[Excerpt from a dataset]
"""

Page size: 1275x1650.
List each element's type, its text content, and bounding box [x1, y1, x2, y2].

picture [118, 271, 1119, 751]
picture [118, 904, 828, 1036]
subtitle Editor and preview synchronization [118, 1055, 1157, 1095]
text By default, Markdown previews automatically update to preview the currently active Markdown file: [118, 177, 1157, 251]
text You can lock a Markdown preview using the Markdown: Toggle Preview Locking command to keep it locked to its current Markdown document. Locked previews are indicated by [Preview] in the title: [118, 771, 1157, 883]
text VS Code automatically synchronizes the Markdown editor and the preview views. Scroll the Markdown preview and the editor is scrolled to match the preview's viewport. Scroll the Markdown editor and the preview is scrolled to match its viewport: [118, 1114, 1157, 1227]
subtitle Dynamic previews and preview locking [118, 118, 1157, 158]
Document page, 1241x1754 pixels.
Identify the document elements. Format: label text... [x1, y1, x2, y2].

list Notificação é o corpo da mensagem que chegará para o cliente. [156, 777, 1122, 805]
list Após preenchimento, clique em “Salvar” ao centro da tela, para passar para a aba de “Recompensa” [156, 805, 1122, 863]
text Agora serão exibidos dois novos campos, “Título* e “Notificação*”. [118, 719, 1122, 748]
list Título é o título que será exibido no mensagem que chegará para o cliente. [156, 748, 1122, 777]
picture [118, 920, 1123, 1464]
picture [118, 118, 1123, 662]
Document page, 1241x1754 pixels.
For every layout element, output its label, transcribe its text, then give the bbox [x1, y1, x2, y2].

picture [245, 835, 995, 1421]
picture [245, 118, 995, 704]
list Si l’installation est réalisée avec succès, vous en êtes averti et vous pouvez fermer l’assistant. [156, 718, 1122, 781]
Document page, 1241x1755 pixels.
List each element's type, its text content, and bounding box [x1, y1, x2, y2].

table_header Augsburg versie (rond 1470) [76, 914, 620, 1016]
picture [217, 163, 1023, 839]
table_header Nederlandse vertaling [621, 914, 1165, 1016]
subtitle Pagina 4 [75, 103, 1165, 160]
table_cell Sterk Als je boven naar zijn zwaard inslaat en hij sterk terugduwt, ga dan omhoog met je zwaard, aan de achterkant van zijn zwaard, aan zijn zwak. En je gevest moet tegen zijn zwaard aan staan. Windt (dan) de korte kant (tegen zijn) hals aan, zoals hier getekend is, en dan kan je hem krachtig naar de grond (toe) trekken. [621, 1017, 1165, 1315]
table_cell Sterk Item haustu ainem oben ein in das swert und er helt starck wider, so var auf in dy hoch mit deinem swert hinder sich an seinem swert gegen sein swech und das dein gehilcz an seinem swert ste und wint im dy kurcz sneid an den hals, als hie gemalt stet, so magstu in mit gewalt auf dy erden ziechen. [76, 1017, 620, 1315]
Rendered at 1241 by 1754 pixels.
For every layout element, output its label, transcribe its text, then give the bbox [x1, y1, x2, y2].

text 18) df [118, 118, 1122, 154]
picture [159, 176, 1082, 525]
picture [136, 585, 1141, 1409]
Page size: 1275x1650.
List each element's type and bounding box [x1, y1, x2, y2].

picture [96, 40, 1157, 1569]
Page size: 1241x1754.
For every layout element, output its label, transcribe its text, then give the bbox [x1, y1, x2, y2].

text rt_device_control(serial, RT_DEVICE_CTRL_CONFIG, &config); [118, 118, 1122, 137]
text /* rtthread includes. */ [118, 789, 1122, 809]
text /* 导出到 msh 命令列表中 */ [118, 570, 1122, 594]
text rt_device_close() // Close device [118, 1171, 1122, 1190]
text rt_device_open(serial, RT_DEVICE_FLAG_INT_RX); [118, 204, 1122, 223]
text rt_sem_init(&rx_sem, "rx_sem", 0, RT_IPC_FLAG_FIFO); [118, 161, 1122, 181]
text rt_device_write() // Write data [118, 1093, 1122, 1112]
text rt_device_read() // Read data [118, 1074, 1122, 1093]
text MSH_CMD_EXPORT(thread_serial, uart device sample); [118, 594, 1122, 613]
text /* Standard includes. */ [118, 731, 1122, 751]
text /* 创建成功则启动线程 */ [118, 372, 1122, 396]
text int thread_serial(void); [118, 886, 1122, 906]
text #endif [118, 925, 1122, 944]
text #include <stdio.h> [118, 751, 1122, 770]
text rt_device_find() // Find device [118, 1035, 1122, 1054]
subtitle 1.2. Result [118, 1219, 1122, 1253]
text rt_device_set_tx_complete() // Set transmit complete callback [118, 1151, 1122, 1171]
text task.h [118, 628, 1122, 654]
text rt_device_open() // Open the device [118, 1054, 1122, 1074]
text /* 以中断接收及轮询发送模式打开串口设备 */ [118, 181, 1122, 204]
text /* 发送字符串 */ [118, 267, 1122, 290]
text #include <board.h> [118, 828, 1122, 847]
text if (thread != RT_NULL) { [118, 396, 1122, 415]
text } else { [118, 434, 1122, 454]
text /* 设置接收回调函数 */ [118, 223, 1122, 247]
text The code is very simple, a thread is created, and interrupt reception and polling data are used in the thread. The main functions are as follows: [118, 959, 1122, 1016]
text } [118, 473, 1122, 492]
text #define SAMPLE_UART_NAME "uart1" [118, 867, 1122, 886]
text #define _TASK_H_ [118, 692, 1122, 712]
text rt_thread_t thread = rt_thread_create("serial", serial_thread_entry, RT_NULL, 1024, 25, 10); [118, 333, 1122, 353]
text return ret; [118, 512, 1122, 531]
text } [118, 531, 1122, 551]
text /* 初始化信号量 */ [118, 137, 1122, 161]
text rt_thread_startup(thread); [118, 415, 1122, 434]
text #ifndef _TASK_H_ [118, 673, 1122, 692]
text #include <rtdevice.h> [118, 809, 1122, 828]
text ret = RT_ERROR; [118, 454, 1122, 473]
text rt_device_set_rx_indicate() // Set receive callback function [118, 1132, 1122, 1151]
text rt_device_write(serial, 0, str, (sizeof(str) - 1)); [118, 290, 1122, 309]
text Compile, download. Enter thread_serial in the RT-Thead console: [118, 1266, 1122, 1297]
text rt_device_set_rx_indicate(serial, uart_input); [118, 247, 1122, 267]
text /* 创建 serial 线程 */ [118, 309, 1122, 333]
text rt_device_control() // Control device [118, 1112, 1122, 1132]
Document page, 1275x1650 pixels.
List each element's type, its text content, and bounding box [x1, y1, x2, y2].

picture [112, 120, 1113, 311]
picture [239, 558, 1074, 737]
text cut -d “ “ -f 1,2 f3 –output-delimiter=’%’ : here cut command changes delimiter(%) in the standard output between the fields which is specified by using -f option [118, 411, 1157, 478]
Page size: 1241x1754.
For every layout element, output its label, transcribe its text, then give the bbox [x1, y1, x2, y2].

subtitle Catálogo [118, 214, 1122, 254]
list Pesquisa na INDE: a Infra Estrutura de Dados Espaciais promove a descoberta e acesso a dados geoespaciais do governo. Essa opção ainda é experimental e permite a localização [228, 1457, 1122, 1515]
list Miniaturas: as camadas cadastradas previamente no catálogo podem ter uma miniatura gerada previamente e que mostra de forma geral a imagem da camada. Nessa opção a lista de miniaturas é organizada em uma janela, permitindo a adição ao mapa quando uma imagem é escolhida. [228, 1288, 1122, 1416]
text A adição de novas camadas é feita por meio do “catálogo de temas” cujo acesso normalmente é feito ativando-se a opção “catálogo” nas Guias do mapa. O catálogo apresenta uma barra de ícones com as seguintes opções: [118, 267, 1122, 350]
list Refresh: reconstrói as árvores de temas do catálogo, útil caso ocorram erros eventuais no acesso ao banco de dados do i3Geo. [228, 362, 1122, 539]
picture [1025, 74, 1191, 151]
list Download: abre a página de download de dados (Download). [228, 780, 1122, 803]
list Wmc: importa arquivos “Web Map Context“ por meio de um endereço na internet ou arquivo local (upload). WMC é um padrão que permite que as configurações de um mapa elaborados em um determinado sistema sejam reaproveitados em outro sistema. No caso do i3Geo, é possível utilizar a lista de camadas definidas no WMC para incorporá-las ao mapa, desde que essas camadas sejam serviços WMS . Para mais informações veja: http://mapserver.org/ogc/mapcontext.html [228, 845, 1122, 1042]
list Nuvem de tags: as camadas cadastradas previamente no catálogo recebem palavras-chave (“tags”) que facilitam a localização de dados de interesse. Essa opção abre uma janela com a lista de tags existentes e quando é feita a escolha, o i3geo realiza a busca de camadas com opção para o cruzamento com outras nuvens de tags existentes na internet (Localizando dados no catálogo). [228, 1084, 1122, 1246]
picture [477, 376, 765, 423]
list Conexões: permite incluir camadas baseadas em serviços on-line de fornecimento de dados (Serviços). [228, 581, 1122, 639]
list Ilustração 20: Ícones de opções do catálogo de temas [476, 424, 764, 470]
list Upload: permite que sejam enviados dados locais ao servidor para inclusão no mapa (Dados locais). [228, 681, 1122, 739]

"""

Aim: Quote the records from the line containing "Document page, 1275x1650 pixels." through the line containing "text cut -d", inclusive.

Answer to this task:
Document page, 1275x1650 pixels.
List each element's type, its text content, and bounding box [x1, y1, x2, y2].

picture [112, 120, 1113, 311]
picture [239, 558, 1074, 737]
text cut -d “ “ -f 1,2 f3 –output-delimiter=’%’ : here cut command changes delimiter(%) in the standard output between the fields which is specified by using -f option [118, 411, 1157, 478]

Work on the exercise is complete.